## What is required
How many lines of the entries below contain the string "tstamp"? State the number alone.
########################################
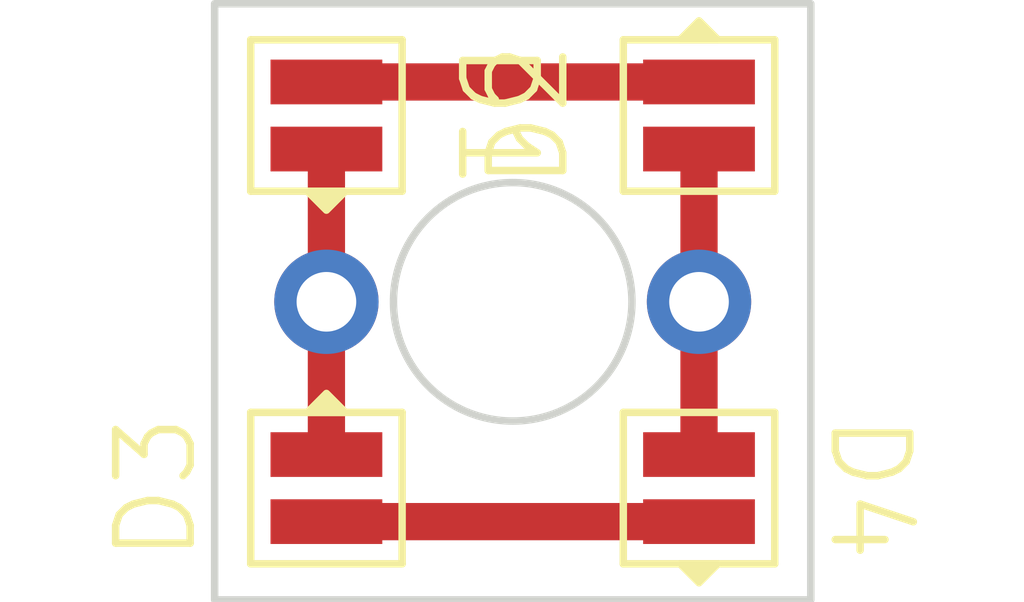
<source format=kicad_pcb>
(kicad_pcb (version 20221018) (generator pcbnew)

  (general
    (thickness 1.6)
  )

  (paper "A4")
  (layers
    (0 "F.Cu" signal)
    (31 "B.Cu" signal)
    (32 "B.Adhes" user "B.Adhesive")
    (33 "F.Adhes" user "F.Adhesive")
    (34 "B.Paste" user)
    (35 "F.Paste" user)
    (36 "B.SilkS" user "B.Silkscreen")
    (37 "F.SilkS" user "F.Silkscreen")
    (38 "B.Mask" user)
    (39 "F.Mask" user)
    (40 "Dwgs.User" user "User.Drawings")
    (41 "Cmts.User" user "User.Comments")
    (42 "Eco1.User" user "User.Eco1")
    (43 "Eco2.User" user "User.Eco2")
    (44 "Edge.Cuts" user)
    (45 "Margin" user)
    (46 "B.CrtYd" user "B.Courtyard")
    (47 "F.CrtYd" user "F.Courtyard")
    (48 "B.Fab" user)
    (49 "F.Fab" user)
    (50 "User.1" user)
    (51 "User.2" user)
    (52 "User.3" user)
    (53 "User.4" user)
    (54 "User.5" user)
    (55 "User.6" user)
    (56 "User.7" user)
    (57 "User.8" user)
    (58 "User.9" user)
  )

  (setup
    (pad_to_mask_clearance 0)
    (pcbplotparams
      (layerselection 0x00010fc_ffffffff)
      (plot_on_all_layers_selection 0x0000000_00000000)
      (disableapertmacros false)
      (usegerberextensions false)
      (usegerberattributes true)
      (usegerberadvancedattributes true)
      (creategerberjobfile true)
      (dashed_line_dash_ratio 12.000000)
      (dashed_line_gap_ratio 3.000000)
      (svgprecision 4)
      (plotframeref false)
      (viasonmask false)
      (mode 1)
      (useauxorigin false)
      (hpglpennumber 1)
      (hpglpenspeed 20)
      (hpglpendiameter 15.000000)
      (dxfpolygonmode true)
      (dxfimperialunits true)
      (dxfusepcbnewfont true)
      (psnegative false)
      (psa4output false)
      (plotreference true)
      (plotvalue true)
      (plotinvisibletext false)
      (sketchpadsonfab false)
      (subtractmaskfromsilk false)
      (outputformat 1)
      (mirror false)
      (drillshape 0)
      (scaleselection 1)
      (outputdirectory "gerber/")
    )
  )

  (net 0 "")
  (net 1 "Net-(D1-K)")
  (net 2 "Net-(D3-K)")
  (net 3 "/Vin")
  (net 4 "/GND")

  (footprint "SST-10-IRD-B130-S940:XQE" (layer "F.Cu") (at 97.5 102.5 90))

  (footprint "SST-10-IRD-B130-S940:XQE" (layer "F.Cu") (at 97.5 97.5 -90))

  (footprint "SST-10-IRD-B130-S940:XQE" (layer "F.Cu") (at 102.5 102.5 -90))

  (footprint "SST-10-IRD-B130-S940:XQE" (layer "F.Cu") (at 102.5 97.5 90))

  (gr_circle (center 100 100) (end 101.6 100)
    (stroke (width 0.1) (type default)) (fill none) (layer "Edge.Cuts") (tstamp 17880f48-0e19-4a46-9ad3-e92c5f0bf93f))
  (gr_rect (start 96 96) (end 104 104)
    (stroke (width 0.1) (type default)) (fill none) (layer "Edge.Cuts") (tstamp 355c3761-a0a3-4331-8fde-0ec386a258a4))

  (segment (start 97.5 97.05) (end 102.5 97.05) (width 0.5) (layer "F.Cu") (net 1) (tstamp 20d13e79-8e88-4759-a71a-49c8f58d26f5))
  (segment (start 97.5 102.95) (end 102.5 102.95) (width 0.5) (layer "F.Cu") (net 2) (tstamp 2636f62b-05a4-4b20-aac2-cc994de64ca2))
  (segment (start 97.5 102.05) (end 97.5 100) (width 0.5) (layer "F.Cu") (net 3) (tstamp 32879c3f-4a87-4637-8a17-244d4cde56f4))
  (segment (start 97.5 97.95) (end 97.5 100) (width 0.5) (layer "F.Cu") (net 3) (tstamp cd9cc37d-2a2a-4937-b003-e77af3fbeaef))
  (via (at 97.5 100) (size 1.4) (drill 0.8) (layers "F.Cu" "B.Cu") (net 3) (tstamp 990c3a2c-3eb3-4e2c-9fca-d5ab524f8f84))
  (segment (start 102.5 97.95) (end 102.5 100) (width 0.5) (layer "F.Cu") (net 4) (tstamp 067e503b-5bae-4c4c-9dce-0df11667100d))
  (segment (start 102.5 100) (end 102.5 102.05) (width 0.5) (layer "F.Cu") (net 4) (tstamp 13dc58d8-eef1-42fd-abdb-24e554c28fea))
  (via (at 102.5 100) (size 1.4) (drill 0.8) (layers "F.Cu" "B.Cu") (net 4) (tstamp e0fbcde7-c813-4ada-a545-760d93d09efb))

)

</source>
########################################
## Answer below
10